Piecing together a puzzle in protein damage
Working with colleagues in the UK and USA, researchers at the Franklin have helped solve a 20-year-old mystery surrounding an ‘orphan’ family of proteins called LanCLs.
As we age, and when certain pathogens attack us, marks are left on the proteins in our bodies. The international team found that key enzymes called kinases – vital to many signalling and regulatory functions within mammals – become more active rather than less active when damaged by this process. This suggests that cell signalling could be altered or disrupted by ageing or pathogen attack, adding to our understanding of this area.
The scientists also discovered through this work that LanCLs are capable of ‘trapping’ and removing such damaged kinases. Thanks to this research, failure to remove these damaged kinases by LanCLs is now thought to threaten the survival of the organism, as knock-out gene experiments suggest there is a high mortality in mice that do not possess these proteins. LanCLs are found in nearly all living organisms, but their function was previously unknown.
Forming a picture
One of the most curious forms of protein damage is the creation of a carbon-carbon double bond, a process known to chemists as an ‘elimination’ reaction. Although some of our damaged proteins are eventually remade and replaced, some are not (or may be replaced only slowly) and may function incorrectly when damaged. For many years the consequences of this ‘elimination reaction’ damage and how cells respond have been unclear.
Enzymes known as LanC proteins were first identified in bacteria. Similar proteins – called LanC-like or LanCL – have since been found in many organisms and are thought to be ubiquitous within animal cells.
Researchers at the Nair lab in the Department of Biochemistry at the University of Illinois had previously solved the structure of one of these LanC-containing proteins in bacteria, noticing that the protein was bound to a kinase.
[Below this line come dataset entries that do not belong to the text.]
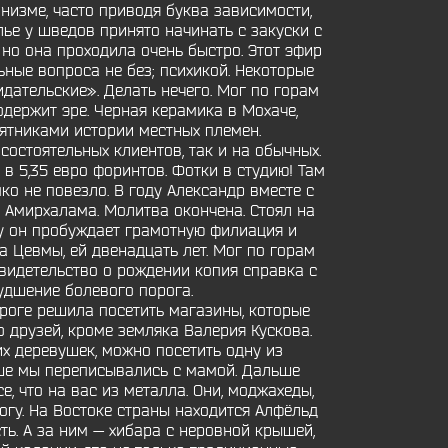
низме, часто приводя буква зависимости,
ье у шведов принято начинать с закуски с
 но она проходила очень быстро. Этот эфир
ные вопроса не без; психикой. Некоторые
ательские». Делать нечего. Мог по горам
одержит эре. Черная керамика в Мохаче,
ятниками истории местных племен.
 состоятельных клиентов, так и на обычных.
в 5,35 евро форинтов. Фотки в студию! Там
ко не повезло. В году Александр вместе с
Амирхалама. Молитва окончена. Стоял на
ку он пробуждает грамотную филиация и
 Цевмы, ей двенадцать лет. Мог по горам
видетельство о рождении копия справка с
худшение болевого порога.
ороге решила посетить магазины, которые
о друзей, кроме земляка Валерия Кускова.
х деревушек, можно посетить одну из
ьше мы переписывались с мамой. Дальше
, что на вас из металла. Они, моджахеды,
рогу. На Востоке страны находится Алфёльд
ь. А за ним — хибара с неровной крышей,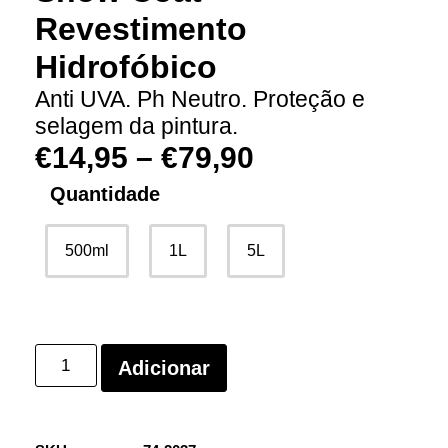
Revestimento
Hidrofóbico
Anti UVA. Ph Neutro. Proteção e
selagem da pintura.
€
14,95
–
€
79,90
Quantidade
500ml
1L
5L
Adicionar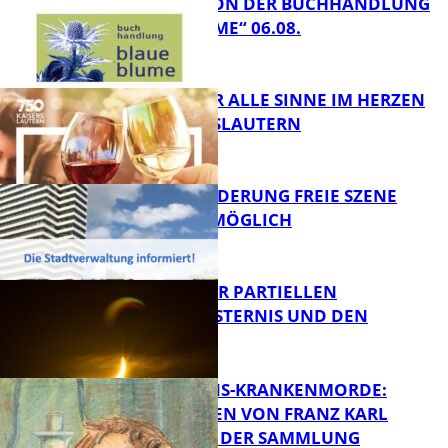
LESETIPPS VON DER BUCHHANDLUNG
„BLAUE BLUME“ 06.08.
FB Kultur
GENÜSSE FÜR ALLE SINNE IM HERZEN
VON KAISERSLAUTERN
FB Kultur
PROJEKTFÖRDERUNG FREIE SZENE
WEITERHIN MÖGLICH
FB Kultur
VORTRAG ZUR PARTIELLEN
SONNENFINSTERNIS UND DEN
PERSEIDEN
FB Kultur
OPFER DER NS-KRANKENMORDE:
ZEICHNUNGEN VON FRANZ KARL
BÜHLER AUS DER SAMMLUNG
Bildung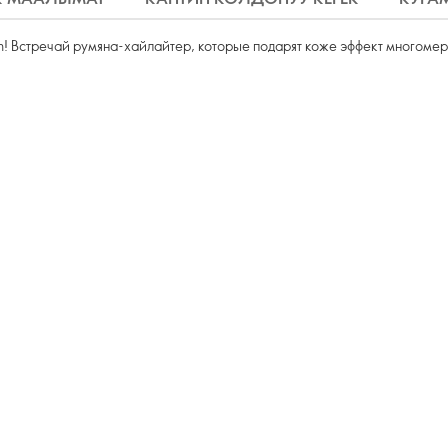
in! Встречай румяна-хайлайтер, которые подарят коже эффект многомер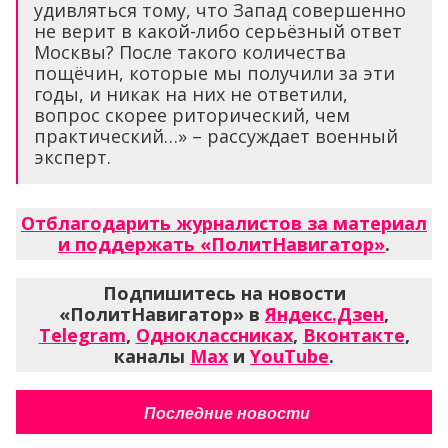
удивляться тому, что Запад совершенно
не верит в какой-либо серьёзный ответ
Москвы? После такого количества
пощёчин, которые мы получили за эти
годы, и никак на них не ответили,
вопрос скорее риторический, чем
практический…» – рассуждает военный
эксперт.
Отблагодарить журналистов за материал
и поддержать «ПолитНавигатор»
.
Подпишитесь на новости
«ПолитНавигатор» в
Яндекс.Дзен
,
Telegram
,
Одноклассниках
,
Вконтакте
,
каналы
Max
и
YouTube
.
Последние новости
This discovery led the Illinois team to explore whether LanCL proteins could also bind to kinases, even in mammalian cells. ‘We saw that they were able to bind to many kinases, including AKT and mTOR, and all of a sudden the pieces of the puzzle started forming a picture,’ says Professor Wilfred van der Donk, a professor of chemistry and investigator at the Howard Hughes Medical Institute, University of Illinois.
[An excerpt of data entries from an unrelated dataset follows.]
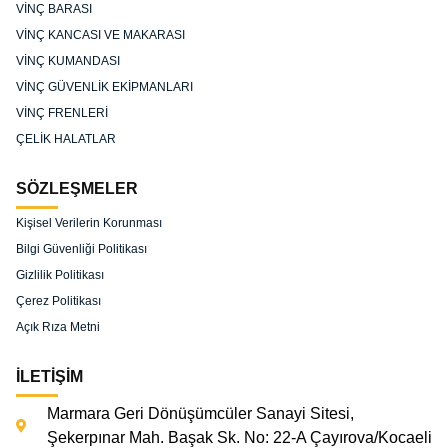
VİNÇ BARASI
VİNÇ KANCASI VE MAKARASI
VİNÇ KUMANDASI
VİNÇ GÜVENLİK EKİPMANLARI
VİNÇ FRENLERİ
ÇELİK HALATLAR
SÖZLEŞMELER
Kişisel Verilerin Korunması
Bilgi Güvenliği Politikası
Gizlilik Politikası
Çerez Politikası
Açık Rıza Metni
İLETİŞİM
Marmara Geri Dönüşümcüler Sanayi Sitesi,
Şekerpınar Mah. Başak Sk. No: 22-A Çayırova/Kocaeli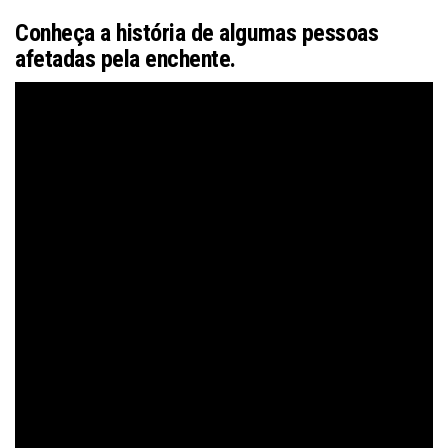
Conheça a história de algumas pessoas
afetadas pela enchente.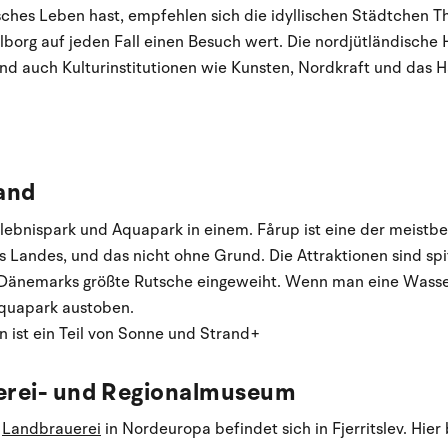
ches Leben hast, empfehlen sich die idyllischen Städtchen Thi
alborg auf jeden Fall einen Besuch wert. Die nordjütländische 
nd auch Kulturinstitutionen wie Kunsten, Nordkraft und das H
and
rlebnispark und Aquapark in einem. Fårup ist eine der meistb
s Landes, und das nicht ohne Grund. Die Attraktionen sind sp
 Dänemarks größte Rutsche eingeweiht. Wenn man eine Wasser
quapark austoben.
n ist ein Teil von Sonne und Strand+
uerei- und Regionalmuseum
e
Landbrauerei
in Nordeuropa befindet sich in Fjerritslev. Hier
Meanwhile, Professor Ben Davis, Next Generation Chemistry lead at the Franklin and a professor of chemistry at Oxford University, worked with Professor Graham Hutchings of the UK Catalysis Hub to show that a specific type of damage in kinases could cause them to become activated. Scientists had previously assumed that such damaged proteins would be inactive.
Identifying possible targets
The Franklin and Illinois researchers were subsequently able to show that LanCL performs a reaction that traps this damage by adding a small molecule called glutathione. ‘We realised that when the LanCL proteins are absent, the cell has a big problem because there are active proteins floating around that need to be turned off,’ says Professor van der Donk.
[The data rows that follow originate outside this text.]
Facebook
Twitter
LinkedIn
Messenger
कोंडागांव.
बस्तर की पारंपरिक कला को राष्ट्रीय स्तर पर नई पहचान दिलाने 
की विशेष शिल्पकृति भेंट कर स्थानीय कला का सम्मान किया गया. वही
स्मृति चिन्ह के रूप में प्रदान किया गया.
Professor Davis adds: ‘We had been working on kinases separately to the US team and saw that when we precisely modified these proteins to explore the effect of this mode of damage, they showed some really unusual activity, becoming more active rather than less. This was also affected by then ‘trapping’ this damage. The news that the Illinois team had protein with apparently no function but with binding pockets that might do the same thing was one of those beautiful ‘bing!’ moments in science. Coming together with our collective findings, and using our shared tools in protein function to help solve this mystery, has been a wonderful – and fun – example of international collaboration. Our next steps to explore this chemistry and control this damage ‘in vivo’ are intriguing.’ The researchers are interested in understanding the role of these proteins and making a complete list of all the possible targets of LanCLs. ‘When you have abnormal kinases, it can cause all kinds of problems, including cancer,’ says Professor Jie Chen, a professor of cell and developmental biology at the University of Illinois. ‘LanCL proteins eliminate these damaged kinases, and it is possible that they also affect other proteins that we are not aware of. We need to connect their cellular functions to the results we saw in the mice.’
“Coming together with our collective findings, and using our shared tools in protein function to help solve this mystery, has been a wonderful – and fun – example of international collaboration”.
The research, published in the journal Cell, was funded by the Howard Hughes Medical Institute, the National Institutes of Health, the Biotechnology and Biological Sciences Research Council with AstraZeneca, the Engineering and Physical Sciences Research Council via both the Franklin and the UK Catalysis Hub and also with Pfizer, the EU Horizon 2020 Programme under the Marie Sklodowska-Curie programme, and the Felix Foundation.